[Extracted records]
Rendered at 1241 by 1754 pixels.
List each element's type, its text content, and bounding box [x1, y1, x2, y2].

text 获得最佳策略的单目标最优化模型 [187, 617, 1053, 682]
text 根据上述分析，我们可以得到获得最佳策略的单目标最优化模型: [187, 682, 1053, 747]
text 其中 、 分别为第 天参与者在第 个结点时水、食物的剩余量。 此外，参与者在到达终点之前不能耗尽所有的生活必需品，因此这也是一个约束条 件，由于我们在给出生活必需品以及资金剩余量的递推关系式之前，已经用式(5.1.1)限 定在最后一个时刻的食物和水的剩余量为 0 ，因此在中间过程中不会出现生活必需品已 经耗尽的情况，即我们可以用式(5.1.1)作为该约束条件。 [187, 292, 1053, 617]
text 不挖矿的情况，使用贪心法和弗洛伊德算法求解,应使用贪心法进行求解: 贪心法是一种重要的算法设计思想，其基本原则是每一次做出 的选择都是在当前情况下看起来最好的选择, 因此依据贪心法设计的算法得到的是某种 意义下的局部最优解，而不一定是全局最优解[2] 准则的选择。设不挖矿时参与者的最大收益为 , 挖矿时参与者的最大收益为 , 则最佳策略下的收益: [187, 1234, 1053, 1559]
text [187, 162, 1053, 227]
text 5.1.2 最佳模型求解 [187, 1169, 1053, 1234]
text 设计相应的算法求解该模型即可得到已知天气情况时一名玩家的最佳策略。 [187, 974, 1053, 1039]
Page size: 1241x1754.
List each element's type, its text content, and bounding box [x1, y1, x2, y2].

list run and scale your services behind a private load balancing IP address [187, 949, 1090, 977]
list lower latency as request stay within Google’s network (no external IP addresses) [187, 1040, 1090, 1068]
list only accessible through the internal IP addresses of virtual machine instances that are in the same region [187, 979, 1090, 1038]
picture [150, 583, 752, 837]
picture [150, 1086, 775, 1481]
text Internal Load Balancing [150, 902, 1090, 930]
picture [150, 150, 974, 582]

▶ **EXERCISE PROMPT**
The response should be a verbatim transcription of the data.

▶ **RESPONSE**
Rendered at 1241 by 1754 pixels.
List each element's type, its text content, and bounding box [x1, y1, x2, y2].

text 获得最佳策略的单目标最优化模型 [187, 617, 1053, 682]
text 根据上述分析，我们可以得到获得最佳策略的单目标最优化模型: [187, 682, 1053, 747]
text 其中 、 分别为第 天参与者在第 个结点时水、食物的剩余量。 此外，参与者在到达终点之前不能耗尽所有的生活必需品，因此这也是一个约束条 件，由于我们在给出生活必需品以及资金剩余量的递推关系式之前，已经用式(5.1.1)限 定在最后一个时刻的食物和水的剩余量为 0 ，因此在中间过程中不会出现生活必需品已 经耗尽的情况，即我们可以用式(5.1.1)作为该约束条件。 [187, 292, 1053, 617]
text 不挖矿的情况，使用贪心法和弗洛伊德算法求解,应使用贪心法进行求解: 贪心法是一种重要的算法设计思想，其基本原则是每一次做出 的选择都是在当前情况下看起来最好的选择, 因此依据贪心法设计的算法得到的是某种 意义下的局部最优解，而不一定是全局最优解[2] 准则的选择。设不挖矿时参与者的最大收益为 , 挖矿时参与者的最大收益为 , 则最佳策略下的收益: [187, 1234, 1053, 1559]
text [187, 162, 1053, 227]
text 5.1.2 最佳模型求解 [187, 1169, 1053, 1234]
text 设计相应的算法求解该模型即可得到已知天气情况时一名玩家的最佳策略。 [187, 974, 1053, 1039]
Page size: 1241x1754.
List each element's type, its text content, and bounding box [x1, y1, x2, y2].

list run and scale your services behind a private load balancing IP address [187, 949, 1090, 977]
list lower latency as request stay within Google’s network (no external IP addresses) [187, 1040, 1090, 1068]
list only accessible through the internal IP addresses of virtual machine instances that are in the same region [187, 979, 1090, 1038]
picture [150, 583, 752, 837]
picture [150, 1086, 775, 1481]
text Internal Load Balancing [150, 902, 1090, 930]
picture [150, 150, 974, 582]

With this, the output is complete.